Part II: Second Harvest Aid Application
By Adam Hixson, BASF Technical Service Representative
Last month, I talked about using Sharpen® Herbicide in the first harvest aid application. Sharpen dries out the leaves on the cotton plant and crisps up any weeds, such as Palmer amaranth, morningglory and bindweed, that are in the field at harvest time.
However, after the initial application, moisture under the cotton and moderate temperatures can create the potential for regrowth. It typically occurs close to the main stem of the plant and can delay harvest. The fresh, lime green juvenile leaves may also stain the lint as it goes through the stripper or picker. This staining results in a low color grade, leading to dockage at the gin.
Where I think Sharpen shines is its ability to dry down and desiccate regrowth. One of the reasons I never like to go above 1 fluid ounce of Sharpen in the first harvest aid application is because this practice allows you to use Sharpen in the second application. Ten to 14 days after the initial harvest aid application, I recommend applying Sharpen @ 1 fl oz/A + MSO @ 1% v/v + AMS @ 8.5 lbs/100 gallons. We call this the “kill shot” to eliminate regrowth.

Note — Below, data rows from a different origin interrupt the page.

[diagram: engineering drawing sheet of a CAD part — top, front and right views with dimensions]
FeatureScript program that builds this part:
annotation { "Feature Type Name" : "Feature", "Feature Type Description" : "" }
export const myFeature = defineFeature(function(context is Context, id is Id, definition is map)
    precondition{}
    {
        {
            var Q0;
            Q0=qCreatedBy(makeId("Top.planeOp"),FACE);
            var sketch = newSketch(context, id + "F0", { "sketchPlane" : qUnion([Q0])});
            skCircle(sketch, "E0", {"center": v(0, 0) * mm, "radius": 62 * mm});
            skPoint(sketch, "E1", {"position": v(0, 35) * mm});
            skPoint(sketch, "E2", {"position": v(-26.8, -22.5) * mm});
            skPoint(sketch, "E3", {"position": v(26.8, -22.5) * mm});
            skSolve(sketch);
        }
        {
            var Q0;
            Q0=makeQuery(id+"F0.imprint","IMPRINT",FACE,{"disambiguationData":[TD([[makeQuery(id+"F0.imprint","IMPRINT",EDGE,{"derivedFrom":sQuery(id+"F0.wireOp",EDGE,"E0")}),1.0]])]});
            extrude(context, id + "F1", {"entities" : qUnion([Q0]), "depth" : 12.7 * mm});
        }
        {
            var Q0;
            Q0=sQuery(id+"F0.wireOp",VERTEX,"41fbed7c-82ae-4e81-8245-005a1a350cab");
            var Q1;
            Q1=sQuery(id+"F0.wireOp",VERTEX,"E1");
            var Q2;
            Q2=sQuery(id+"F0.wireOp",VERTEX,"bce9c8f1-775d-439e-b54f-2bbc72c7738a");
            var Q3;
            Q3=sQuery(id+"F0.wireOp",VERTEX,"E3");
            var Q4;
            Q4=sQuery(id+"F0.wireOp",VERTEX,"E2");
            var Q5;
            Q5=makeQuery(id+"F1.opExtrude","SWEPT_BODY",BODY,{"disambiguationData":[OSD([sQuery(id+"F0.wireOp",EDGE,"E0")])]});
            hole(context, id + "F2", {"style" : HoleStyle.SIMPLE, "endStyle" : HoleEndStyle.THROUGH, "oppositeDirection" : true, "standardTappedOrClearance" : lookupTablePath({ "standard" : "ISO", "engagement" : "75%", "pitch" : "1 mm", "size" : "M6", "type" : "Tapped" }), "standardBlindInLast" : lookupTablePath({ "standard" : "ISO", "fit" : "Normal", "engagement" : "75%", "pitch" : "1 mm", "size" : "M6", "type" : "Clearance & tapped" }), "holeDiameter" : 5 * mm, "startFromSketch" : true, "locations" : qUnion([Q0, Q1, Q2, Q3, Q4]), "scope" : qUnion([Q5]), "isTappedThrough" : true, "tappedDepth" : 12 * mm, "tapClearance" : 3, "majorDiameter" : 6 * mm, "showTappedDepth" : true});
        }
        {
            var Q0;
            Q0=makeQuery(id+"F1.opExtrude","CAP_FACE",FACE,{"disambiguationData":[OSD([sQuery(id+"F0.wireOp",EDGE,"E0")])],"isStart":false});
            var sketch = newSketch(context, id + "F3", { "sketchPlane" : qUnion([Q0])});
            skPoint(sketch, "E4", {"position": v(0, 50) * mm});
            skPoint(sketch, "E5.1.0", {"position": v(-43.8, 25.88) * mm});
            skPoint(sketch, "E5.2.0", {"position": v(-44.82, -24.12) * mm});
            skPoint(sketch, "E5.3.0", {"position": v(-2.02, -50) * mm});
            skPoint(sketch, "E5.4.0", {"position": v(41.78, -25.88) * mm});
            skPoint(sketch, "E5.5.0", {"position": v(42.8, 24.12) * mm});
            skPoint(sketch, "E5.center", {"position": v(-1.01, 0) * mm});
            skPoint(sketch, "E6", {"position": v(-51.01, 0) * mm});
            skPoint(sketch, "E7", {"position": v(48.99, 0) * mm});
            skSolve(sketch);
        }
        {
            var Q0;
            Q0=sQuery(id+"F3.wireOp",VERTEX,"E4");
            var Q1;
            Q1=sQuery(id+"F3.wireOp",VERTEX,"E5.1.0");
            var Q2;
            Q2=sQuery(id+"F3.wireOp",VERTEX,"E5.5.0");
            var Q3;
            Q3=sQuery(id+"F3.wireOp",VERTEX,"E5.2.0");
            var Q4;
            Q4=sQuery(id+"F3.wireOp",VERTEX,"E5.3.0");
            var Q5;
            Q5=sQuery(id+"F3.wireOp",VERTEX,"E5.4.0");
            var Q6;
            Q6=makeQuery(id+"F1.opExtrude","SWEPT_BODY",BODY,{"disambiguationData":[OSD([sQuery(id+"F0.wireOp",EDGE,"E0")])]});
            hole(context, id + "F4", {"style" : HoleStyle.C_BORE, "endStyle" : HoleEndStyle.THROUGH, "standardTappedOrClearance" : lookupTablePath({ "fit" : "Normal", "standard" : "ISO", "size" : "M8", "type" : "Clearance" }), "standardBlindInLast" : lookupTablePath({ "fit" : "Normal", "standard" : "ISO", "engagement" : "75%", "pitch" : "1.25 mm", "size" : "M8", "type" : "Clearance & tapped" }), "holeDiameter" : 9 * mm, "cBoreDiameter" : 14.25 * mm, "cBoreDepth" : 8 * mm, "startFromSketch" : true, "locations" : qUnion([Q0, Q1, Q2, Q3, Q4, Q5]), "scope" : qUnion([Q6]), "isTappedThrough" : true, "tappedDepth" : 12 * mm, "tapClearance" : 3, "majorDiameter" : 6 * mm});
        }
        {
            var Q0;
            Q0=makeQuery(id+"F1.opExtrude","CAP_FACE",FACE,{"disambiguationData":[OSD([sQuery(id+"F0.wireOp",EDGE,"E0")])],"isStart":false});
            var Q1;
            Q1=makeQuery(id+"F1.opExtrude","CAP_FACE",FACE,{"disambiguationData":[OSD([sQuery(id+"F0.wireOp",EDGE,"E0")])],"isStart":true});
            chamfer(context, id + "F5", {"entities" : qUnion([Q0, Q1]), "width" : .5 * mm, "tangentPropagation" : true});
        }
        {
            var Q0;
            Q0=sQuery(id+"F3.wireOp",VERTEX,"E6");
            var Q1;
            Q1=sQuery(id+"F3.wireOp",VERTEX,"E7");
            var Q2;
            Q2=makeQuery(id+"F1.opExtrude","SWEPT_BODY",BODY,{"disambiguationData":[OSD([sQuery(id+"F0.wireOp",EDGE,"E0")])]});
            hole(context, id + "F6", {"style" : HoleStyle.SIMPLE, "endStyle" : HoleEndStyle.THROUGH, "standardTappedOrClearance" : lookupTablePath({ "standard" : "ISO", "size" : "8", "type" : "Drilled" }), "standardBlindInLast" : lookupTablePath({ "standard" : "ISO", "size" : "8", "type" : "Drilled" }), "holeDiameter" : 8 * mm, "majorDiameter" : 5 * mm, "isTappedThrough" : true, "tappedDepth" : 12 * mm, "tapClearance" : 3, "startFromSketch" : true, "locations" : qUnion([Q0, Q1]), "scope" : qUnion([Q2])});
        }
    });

The second application also desiccates any mature leaves that were left in the lower canopy at the bottom of the plant. This is especially helpful if you’re dealing with a large cotton plant that had a lot of foliage on it.
Another benefit of using Sharpen in the second harvest aid application is its short pre-harvest interval that allows growers to harvest on their schedule. Five to 7 days after the second application is a good estimation of when you can start harvesting the crop. The timing is typically mid- to late October.
When using Sharpen in a second application, the major consideration is good coverage. I recommend 15 GPA minimum spray volume by ground and 5 GPA by air. Sharpen is a contact herbicide that must touch every leaf you want to desiccate or dry up. To achieve the best coverage, choose nozzles that produce medium-sized droplets.